Am 5. November saßen sich Serben und Albaner wieder gegenüber. Ischinger und Wisner legten den Vertrag weder vor noch erwähnten sie ihn. Hätten sie es getan, wäre die Troika geplatzt. Serben und Albaner machten sich gegenseitig samtweiche Vorschläge über den künftigen Status. Wieder einmal erwogen sie das Hongkong-Modell, wonach in Pristina ein Albaner von Gnaden Serbiens regieren würde. Die Albaner lehnten routiniert ab; das war noch weniger als Autonomie. Wie wär's mit einer Konföderation?
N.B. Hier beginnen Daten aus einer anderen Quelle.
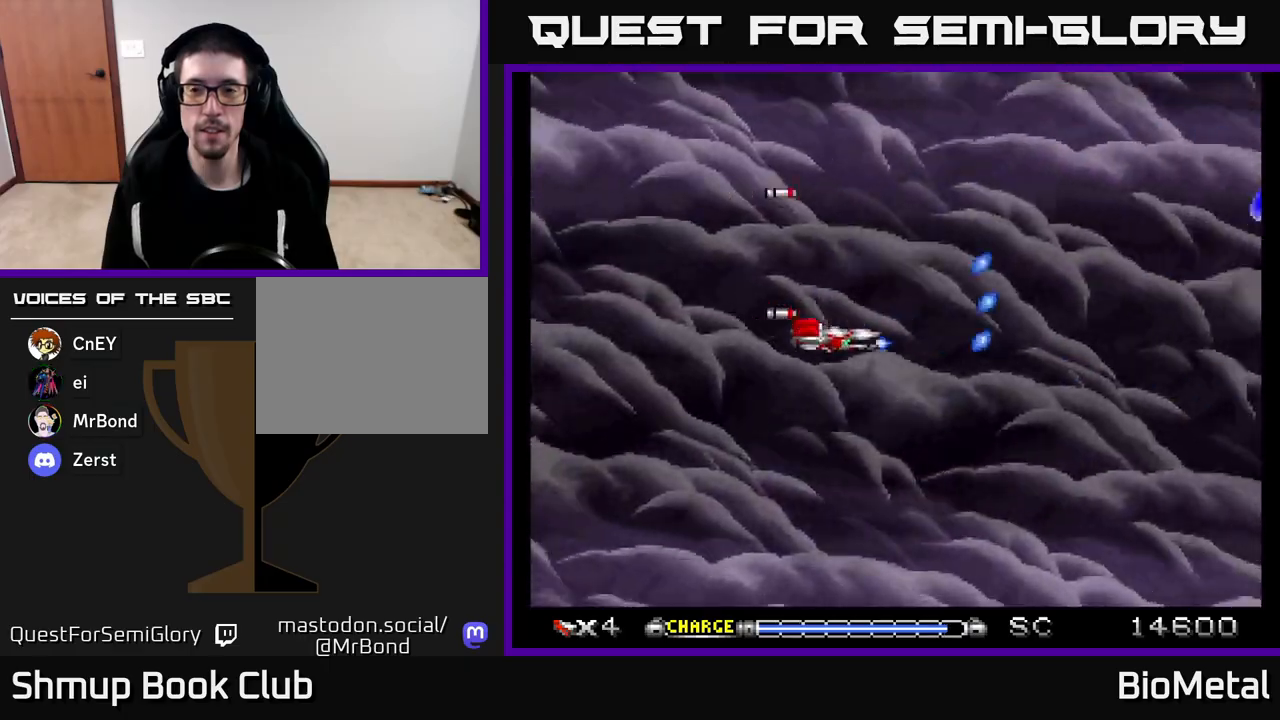
{"buttons": ["A", "DPAD_UP"], "left_stick": "center", "right_stick": "center", "events": [[250, "DPAD_DOWN", "up"], [300, "DPAD_UP", "down"]]}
Diese Alternative ging den Serben zu weit und den Albanern nicht weit genug.
Wir treten Wasser, sagte Ischinger.
Tage später sprach er in Wien mit Kostunica unter vier Augen. Danach fühlte er sich bestätigt, dass es dem nationalkonservativen Ministerpräsidenten nicht um sentimentale Ansprüche auf das Amselfeld ging und auch nicht um die Serben im Kosovo, sondern um die Landkarte, um die Größe seines Landes.
Aber worum geht es eigentlich den Russen, worum geht es Wladimir Putin? Es geht ihm um neue Größe, um die Anerkennung als Großmacht auf der Grundlage von Öl und Gas. Für ihn ist das Kosovo ein Exerzierfeld, um den Europäern und vor allem dem amerikanischen Präsidenten die Grenzen der Macht vorzuführen. In einer Rede nannte Außenminister Lawrow »zwei rote Linien«, die der Westen nicht überschreiten sollte: das Raketenabwehrsystem in Tschechien und Polen; Unabhängigkeit für das Kosovo gegen den Willen Serbiens.
Am 20. November traf sich die Troika erneut mit den Konfliktparteien. Wisner und Ischinger loteten nun aus, wie weit sie gehen konnten. Der Amerikaner erläuterte den Vertragsentwurf. Sekunden danach warf sich Kostunica in Imperatorpose: Niemals werde Serbien sich auf ein derart hinterhältiges Machwerk einlassen. Erst müsse der Status geklärt sein, dann könnten praktische Dinge geregelt werden. Status vor Partnerschaft, so sei die Reihenfolge, nicht umgekehrt.
Es war vorbei.
Ischinger hatte alle Register gezogen, um seinen 27 Auftraggebern die Sicherheit zu geben, alles habe die Diplomatie versucht, einen Kompromiss zwischen Serben und Albanern zu erzielen. Die Amerikaner spielten mit, obwohl sie, wie Wisner zu Beginn sagte, neue Verhandlungen für Zeitverschwendung hielten. Russland ließ die Dinge laufen, eine Weile.
In Schloss Weikersdorf nahe Baden bei Wien traf sich die Troika mit Serben und Albanern am 26. November ein letztes Mal. Es brachte in der Sache nichts mehr, aber atmosphärisch. Abends versammelten sich die Delegationen im Rittersaal an einer langen Tafel. Der serbische Präsident Boris Tadic und Außenminister Jeremic saßen da, ihnen gegenüber Präsident Sejdiu, Ministerpräsident Çeku, dessen designierter Nachfolger Hashim Thaçi und der elegante Verleger Surroi. Sie mussten nicht mehr miteinander ringen. Sie redeten über ihre Söhne und Töchter, darüber, wie sie die Tito-Zeit verbracht hatten. Zivilisierte Menschen mit zivilisierten Sorgen.
Nur einer fehlte an der Tafel im Rittersaal, Ministerpräsident Kostunica, er wollte mit dieser Gesellschaft nichts zu tun haben, er speiste allein, umgeben von seinen Leibwächtern, in einem Restaurant.
Mittlerweile ist der Schlussbericht für den Uno-Generalsekretär fertig. Der Sicherheitsrat wird sich am 19. Dezember damit befassen.
Und was passiert jetzt im Kosovo? Hashim Thaçi, der Guerillero aus der UÇK, der bald Ministerpräsident sein wird, versicherte dem Westen mehrmals, das Kosovo werde nicht überstürzt seine Unabhängigkeit proklamieren. Thaçi und der serbische Präsident Tadic telefonieren angeblich dann und wann miteinander. Wird jeder von ihnen dennoch seine Leute zum Aufruhr anstacheln?
Für die multinationale Streitkraft im Kosovo ist Alarmbereitschaft ausgegeben worden.